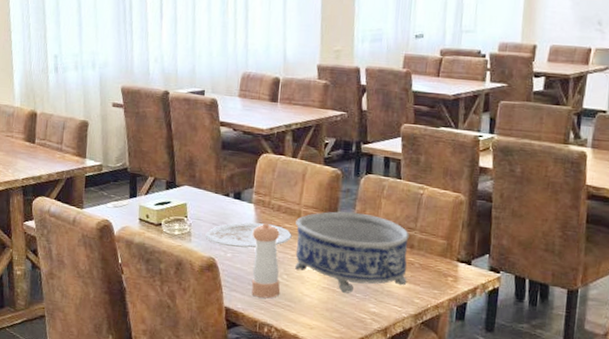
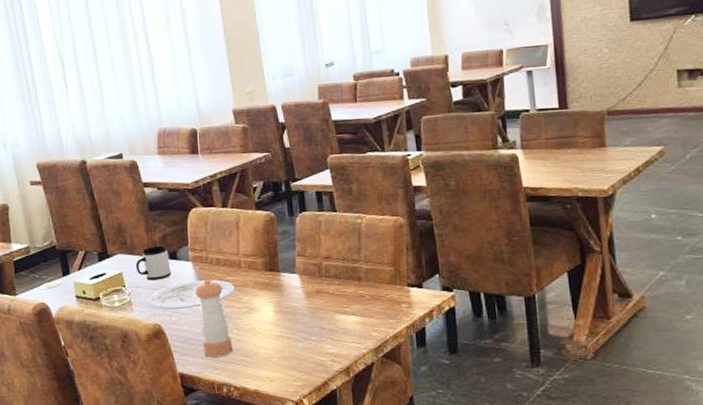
mug: none [200,183,234,217] -> present [135,245,172,281]
decorative bowl: present [295,211,409,293] -> none [237,253,361,338]

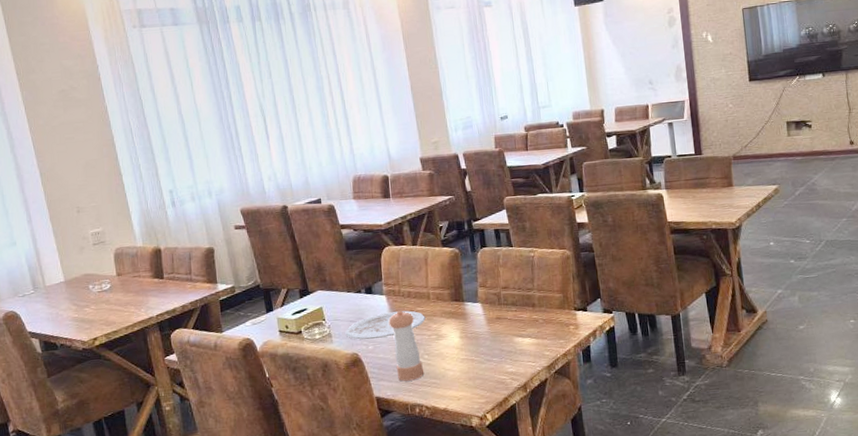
mug: present [135,245,172,281] -> none [334,281,368,314]

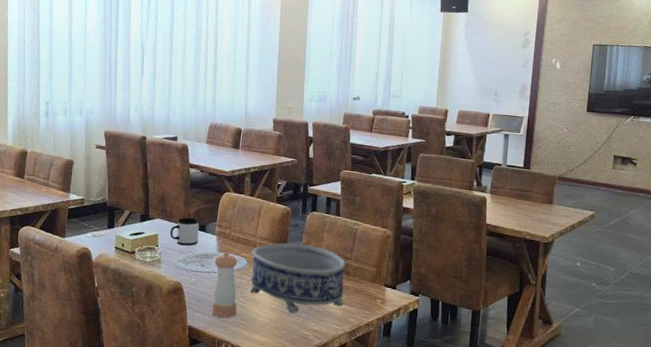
mug: none [334,281,368,314] -> present [169,217,199,246]
decorative bowl: none [426,284,536,360] -> present [250,243,346,314]

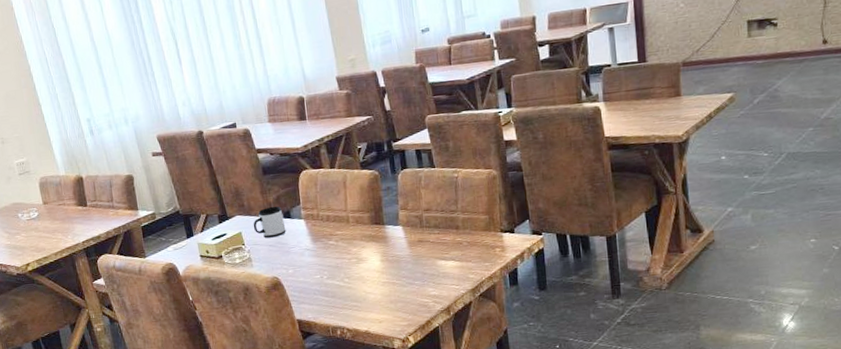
plate: present [173,251,248,274] -> none [265,234,345,264]
pepper shaker: present [212,252,238,318] -> none [308,234,345,305]
decorative bowl: present [250,243,346,314] -> none [346,206,459,283]

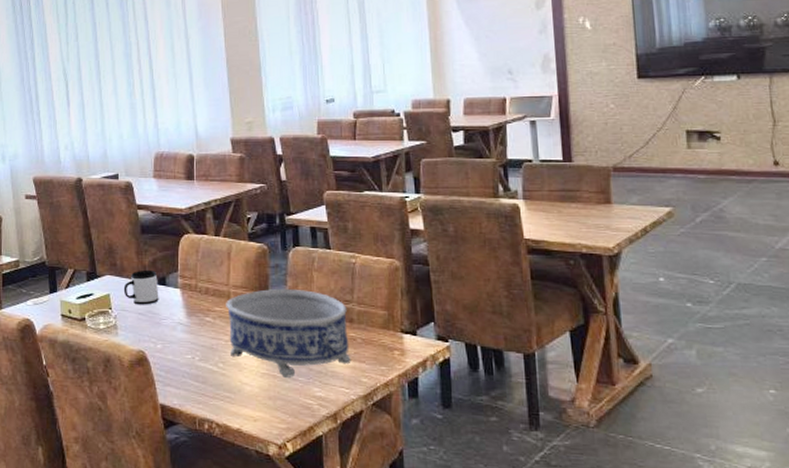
decorative bowl: none [346,206,459,283] -> present [226,288,351,378]

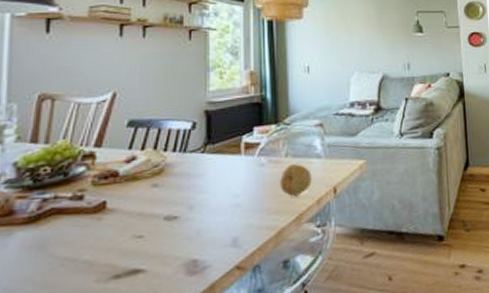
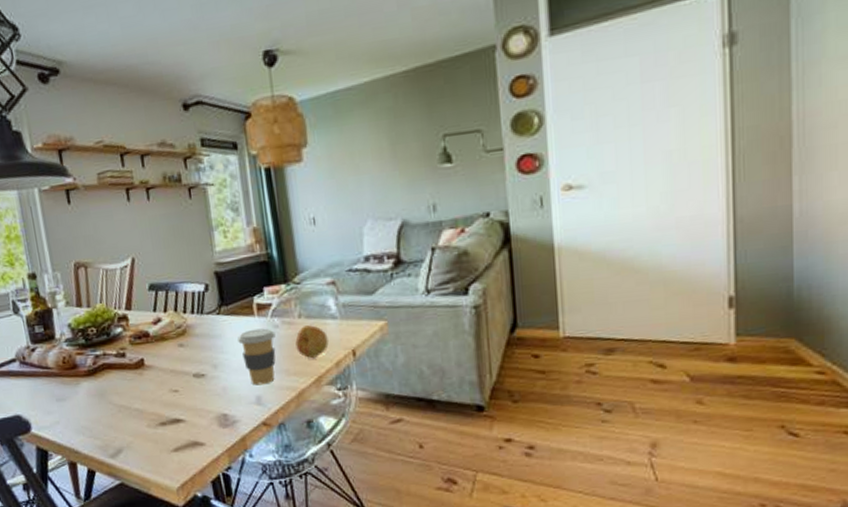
coffee cup: none [221,166,260,226] -> present [238,328,276,385]

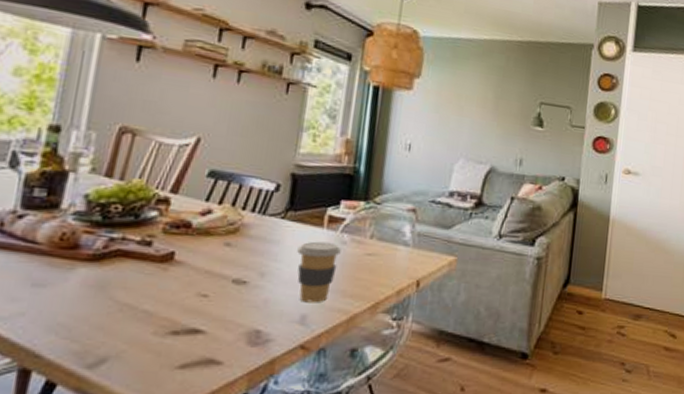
fruit: present [295,325,329,358] -> none [359,247,396,282]

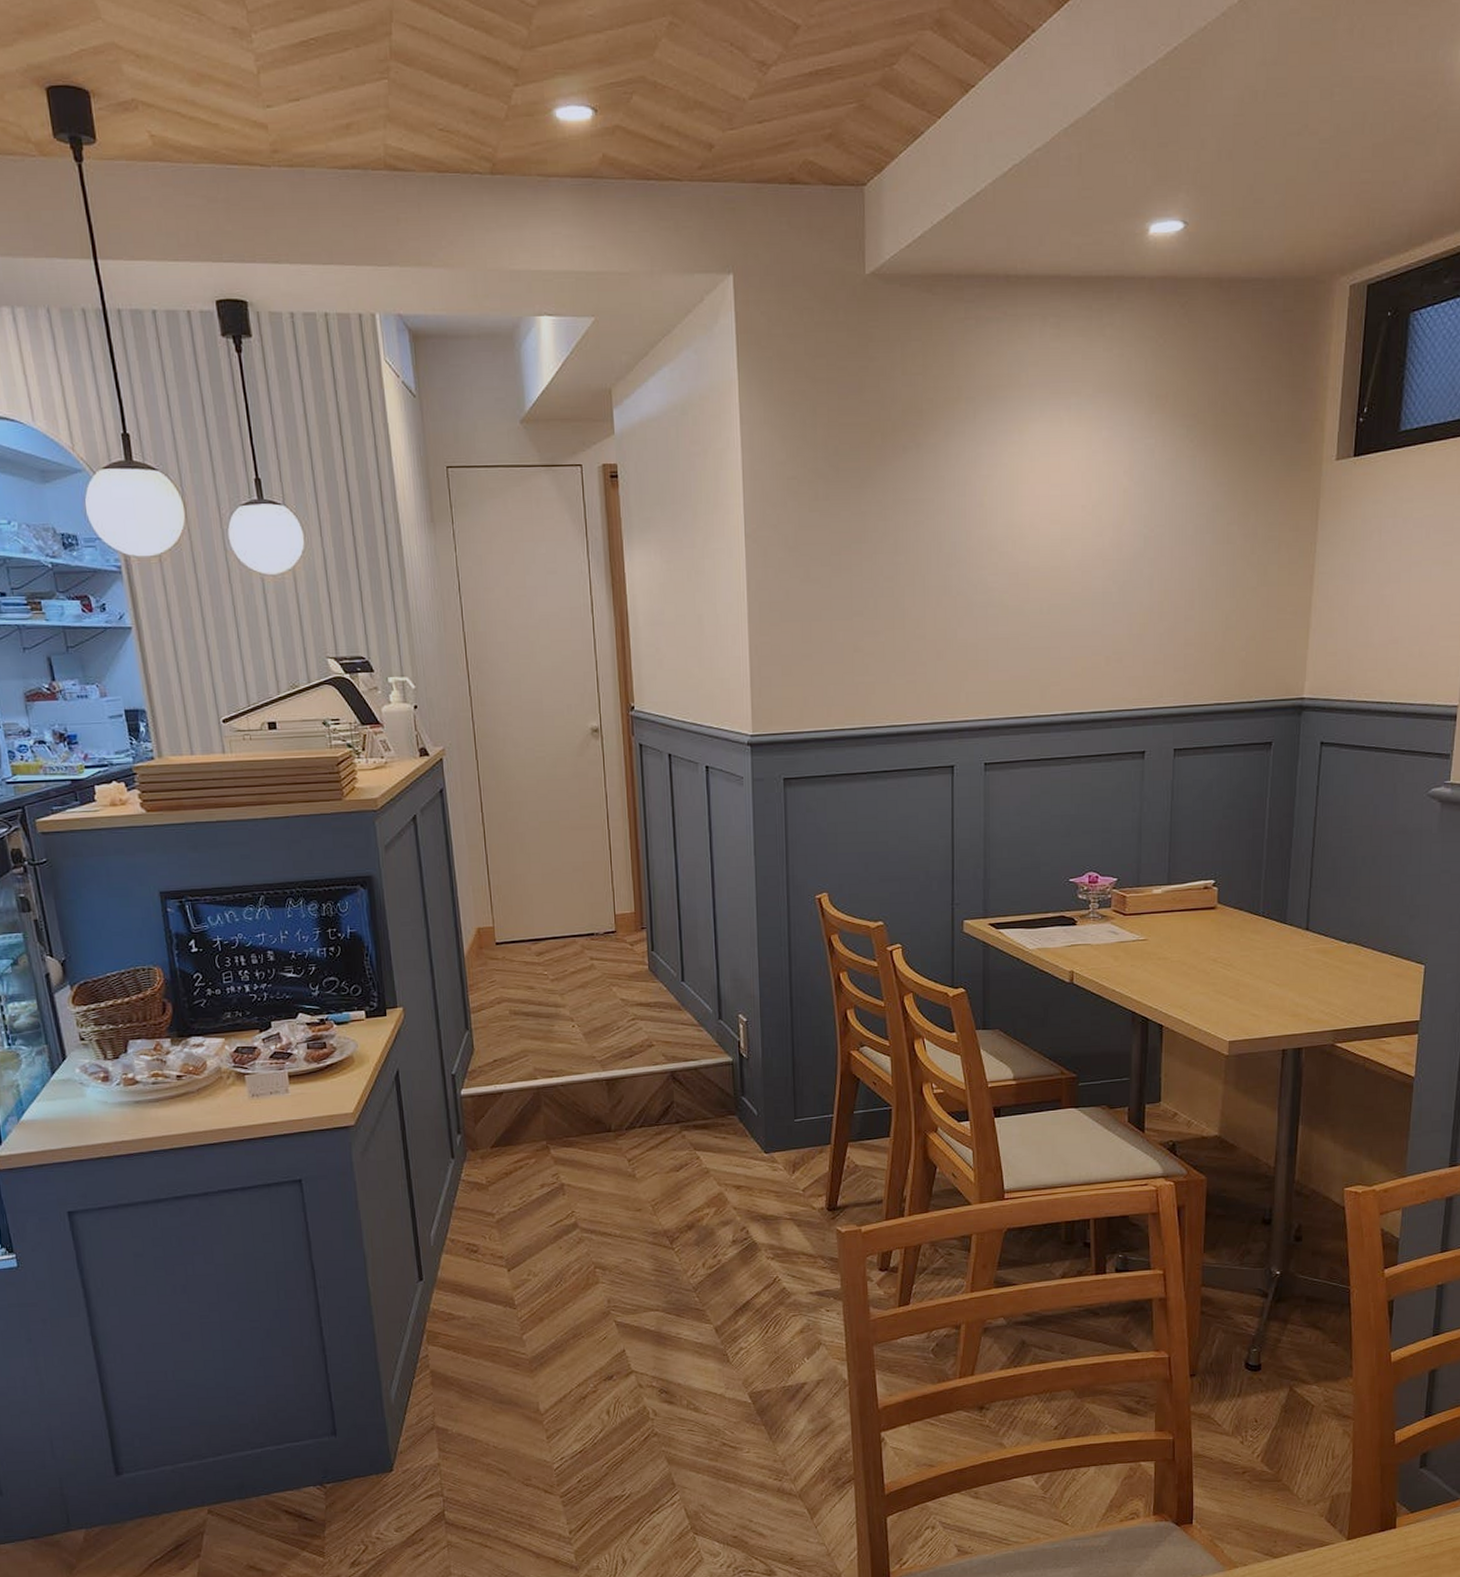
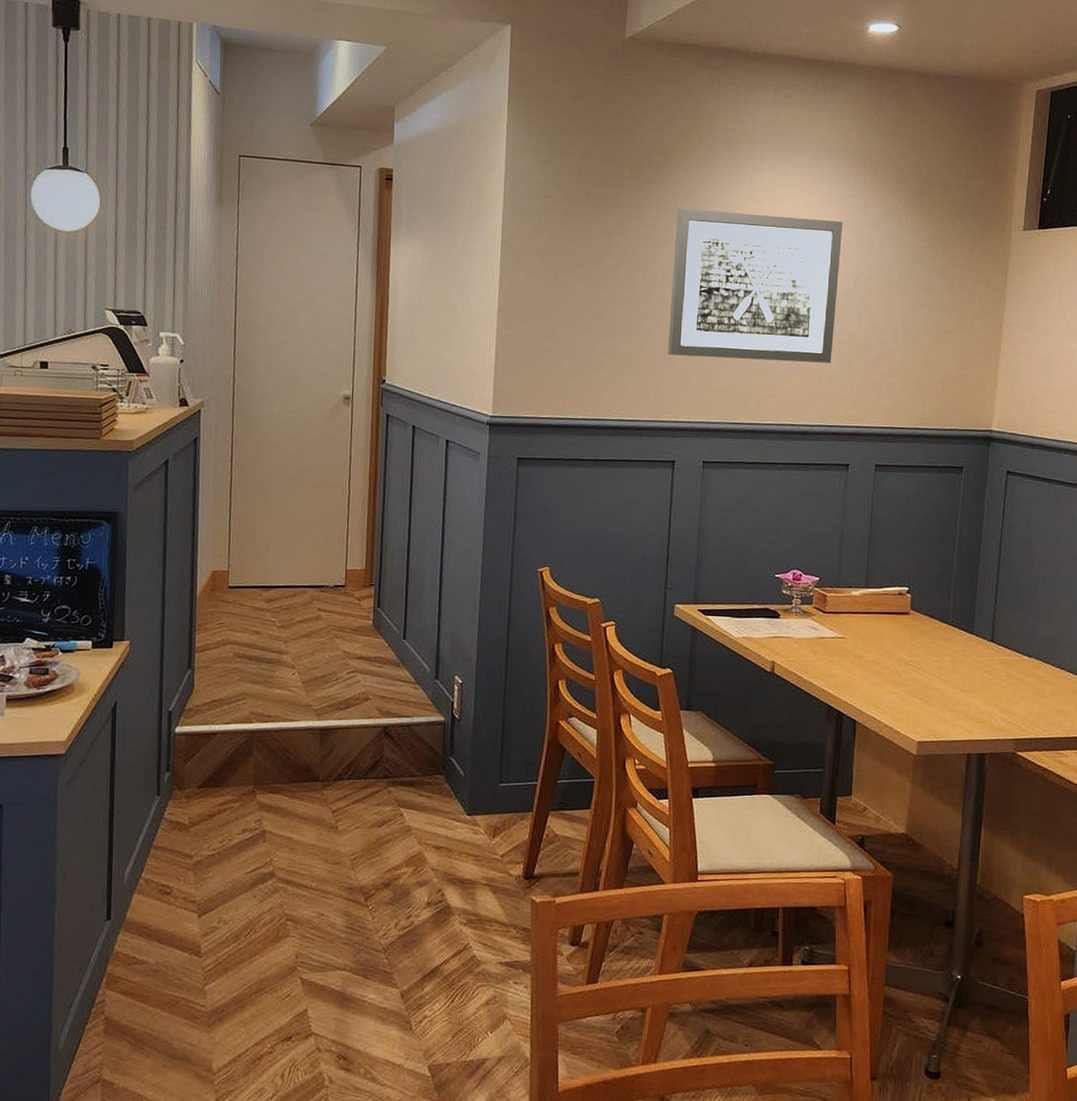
wall art: none [937,472,1127,647] -> present [667,208,843,363]

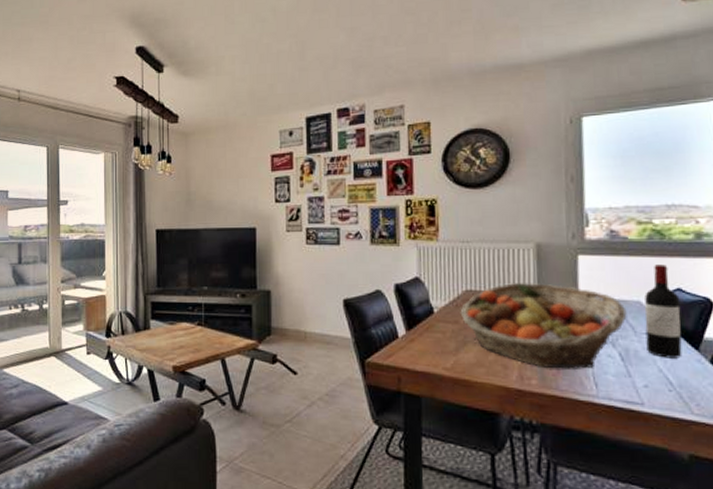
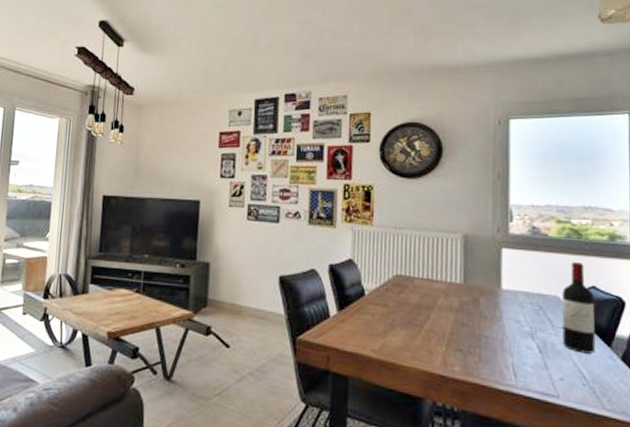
fruit basket: present [460,283,627,369] -> none [389,271,546,359]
--*--
Description of the task:
Wherever the string "decorative" occurs in the listing, return the line it sits on.

Written solution:
decorative bowl: present [295,211,409,293] -> none [237,253,361,338]
decorative bowl: none [426,284,536,360] -> present [250,243,346,314]
decorative bowl: present [250,243,346,314] -> none [346,206,459,283]
decorative bowl: none [346,206,459,283] -> present [226,288,351,378]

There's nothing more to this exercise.